L'annonce, retardée à septembre 2023, de cette rallonge « planification écologique » pose par ailleurs la question de sa bonne articulation avec les politiques publiques en place et les canaux habituels de l'action publique, dans la mesure, notamment, où le dialogue de gestion avec les établissements publics, par lesquels transiteront in fine une partie de ces crédits, avait déjà eu lieu avant l'été. De façon plus générale, les rapporteurs jugent avec le think tank I4CE que « la planification écologique ``à la française'' doit mieux se coordonner avec les autres politiques nationales et européennes, et surtout avec la PAC4(*) ».
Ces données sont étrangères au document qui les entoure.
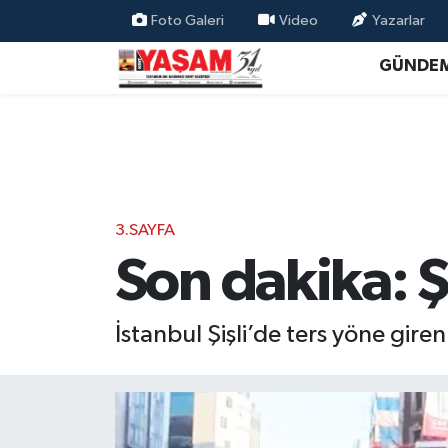
Foto Galeri
Video
Yazarlar
GÜNDE
3.SAYFA
Son dakika: Ş
İstanbul Şişli’de ters yöne gire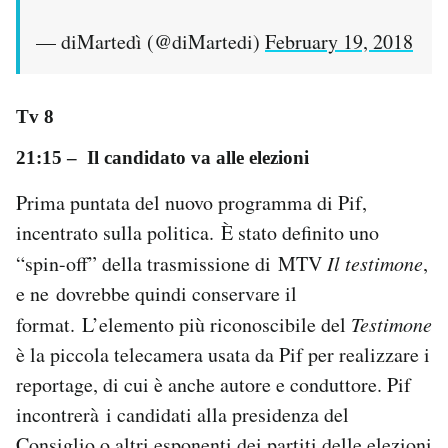
— diMartedì (@diMartedi)
February 19, 2018
Tv 8
21:15
– Il candidato va alle elezioni
Prima puntata del nuovo programma di Pif,
incentrato sulla politica. È stato definito uno
“spin-off” della trasmissione di MTV
Il testimone
,
e ne dovrebbe quindi conservare il
format. L’elemento più riconoscibile del
Testimone
è la piccola telecamera usata da Pif per realizzare i
reportage, di cui è anche autore e conduttore. Pif
incontrerà i candidati alla presidenza del
Consiglio o altri esponenti dei partiti delle
elezioni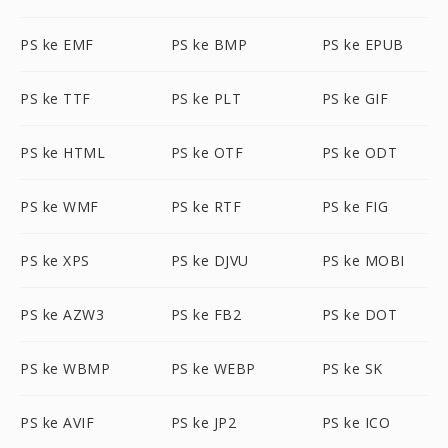
PS ke EMF
PS ke BMP
PS ke EPUB
PS ke TTF
PS ke PLT
PS ke GIF
PS ke HTML
PS ke OTF
PS ke ODT
PS ke WMF
PS ke RTF
PS ke FIG
PS ke XPS
PS ke DJVU
PS ke MOBI
PS ke AZW3
PS ke FB2
PS ke DOT
PS ke WBMP
PS ke WEBP
PS ke SK
PS ke AVIF
PS ke JP2
PS ke ICO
Nombre d'actions de la planification écologique ouvrent des guichets pour de l'investissement ou des équipements, mais ne traitent pas l'une des faiblesses identifiées dans la mise en oeuvre de la planification écologique, celle de l'accompagnement et du conseil au plus près des agriculteurs. Une nouvelle sous-action pourrait être explicitement dédiée à l'accompagnement des agriculteurs, et orientée vers les Chambres d'agriculture.

Amendement n° 1 : consacrer 50 M€ du total prévu pour ce fonds à la création d'une sous action explicitement dédiée à l'« accompagnement des agriculteurs », les 1,3 Md€ de la planification écologique étant à ce stade davantage fléchés vers des investissements.


* 1 En excluant la hausse des moyens sur le programme 206 liée à la montée en charge de la police sanitaire unique, et la baisse des moyens sur le programme 149 liée à la décentralisation de certaines aides de la PAC.

* 2 Sans oublier 10 M€ de soutien au bio sur l'action 21 (fonds avenir bio) et l'action 27 (SCSP de l'agence bio).

* 3 « Si la solution n'est pas adaptée à la situation, adaptez la situation à la solution. »

* 4 I4CE, « Planification écologique de l'agriculture : regarder par-dessus la haie », octobre 2023.